Pergunto-me se a legalização da eutanásia não poderia vir a constituir mais um motivo de sofrimento para quem se sente sobrecarga para os outros? E poderia camuflar mais uma forma refinada de violência psicológica sobre os velhos mais fragilizados. E nem é preciso que os familiares pressionem ou lhes lembrem a eutanásia… Basta um rosto mais carrancudo, uma palavra de enfado, um gesto de irritação… Vítimas do “complexo de culpa”, logo se vêm como culpados do sofrimento dos filhos. Atualmente, haverá quem peça ao “Senhor que o leve”. Outros limitar-se-ão a aceitar as leis da natureza (o suicídio é exceção). Se a eutanásia for legalizada, haverá sempre uma possibilidade em aberto… Terão de enfrentar uma decisão carregada de angústia. Que fazer? Prolongar os dias derradeiros, obrigando a família a suportá-los? Fazer sofrer quem ama só para ser fiel ao mandamento “não matarás…”? Continuar a infernizar a vida dos filhos ou libertá-los desse peso? Opção dolorosa, porque antinatural, sempre violenta e geradora de má-consciência. Quanta angústia! Será esse o caminho para uma morte digna? Merecerá tal pena quem passou a vida a “consumir-se” pelos outros? Poderá vir a ser legal mas nunca será justa para aqueles a quem tanto devemos. Não vemos pais a passar privações só para ajudar os filhos? Não há tanta gente a querer ser cremada só para não dar trabalho “aos-que-cá-ficam”?

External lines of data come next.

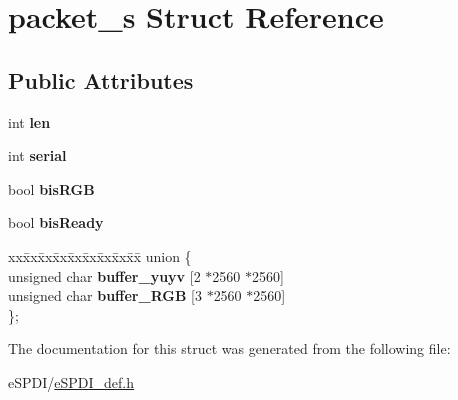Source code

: \hypertarget{structpacket__s}{}\section{packet\+\_\+s Struct Reference}
\label{structpacket__s}
\subsection*{Public Attributes}
\begin{DoxyCompactItemize}
\item 
\mbox{\label{structpacket__s_ad68be5bc3eb25c3b39ae20bf7b8da32e}} 
int {\bfseries len}
\item 
\mbox{\label{structpacket__s_a1e05f635169f2aaa0a8b6fa2c3f0c83b}} 
int {\bfseries serial}
\item 
\mbox{\label{structpacket__s_a7365d8d8913c1835290c0130b4634f7b}} 
bool {\bfseries bis\+R\+GB}
\item 
\mbox{\label{structpacket__s_ada6130eb1c9b43a18707b485a7212205}} 
bool {\bfseries bis\+Ready}
\item 
\mbox{\label{structpacket__s_aa9a3486b6c6d4a2fab1dc4f8fb9ecb36}} 
\begin{tabbing}
xx\=xx\=xx\=xx\=xx\=xx\=xx\=xx\=xx\=\kill
union \{\\
\>unsigned char {\bfseries buffer\_yuyv} \mbox{[}2 $\ast$2560 $\ast$2560\mbox{]}\\
\>unsigned char {\bfseries buffer\_RGB} \mbox{[}3 $\ast$2560 $\ast$2560\mbox{]}\\
\}; \\

\end{tabbing}\end{DoxyCompactItemize}


The documentation for this struct was generated from the following file\+:\begin{DoxyCompactItemize}
\item 
e\+S\+P\+D\+I/\hyperlink{e_s_p_d_i__def_8h}{e\+S\+P\+D\+I\+\_\+def.\+h}\end{DoxyCompactItemize}

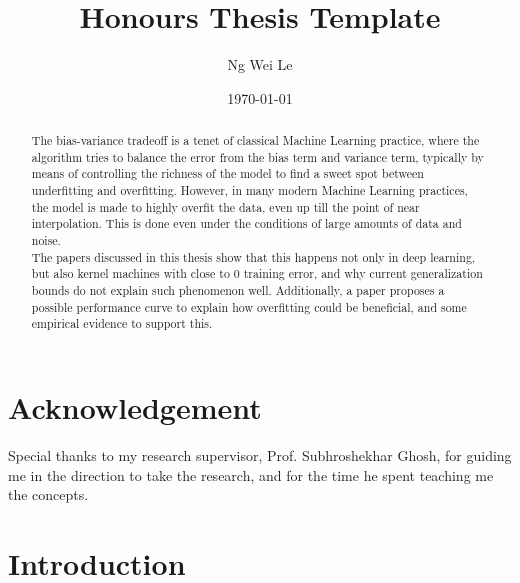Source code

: \documentclass[twoside]{memoir}
\title{Honours Thesis Template}
\author{Ng Wei Le}
\date{\today}
\begin{document}
	\frontmatter
	
	
\maketitle

\chapter{Acknowledgement}
Special thanks to my research supervisor, Prof. Subhroshekhar Ghosh, for guiding me in the direction to take the research, and for the time he spent teaching me the concepts.
	
\begin{abstract}
	The bias-variance tradeoff is a tenet of classical Machine Learning practice, where the algorithm tries to balance the error from the bias term and variance term, typically by means of controlling the richness of the model to find a sweet spot between underfitting and overfitting. However, in many modern Machine Learning practices, the model is made to highly overfit the data, even up till the point of near interpolation. This is done even under the conditions of large amounts of data and noise.\\
	The papers discussed in this thesis show that this happens not only in deep learning, but also kernel machines with close to 0 training error, and why current generalization bounds do not explain such phenomenon well. Additionally, a paper proposes a possible performance curve to explain how overfitting could be beneficial, and some empirical evidence to support this.
\end{abstract}
	
\tableofcontents

\listoffigures*

\mainmatter

\chapter{Introduction}
\end{document}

A legalização da eutanásia iria tornar mais agonizantes os tempos derradeiros em que, mais do que a “bem morrer”, precisamos de quem nos ajude a “bem viver”.

A todos os que sofrem, deixo um pensamento de Paul Claudel: “é pelo sofrimento que podemos sair de nós próprios e pelo sofrimento podemos deixar entrar o outro”. E o testemunho do P. Luís, de Oliveira do Douro: Eu bendigo a dor não somente porque o Divino Mestre a santificou, mas ainda porque, no padecimento próprio, avalio melhor o alheio.”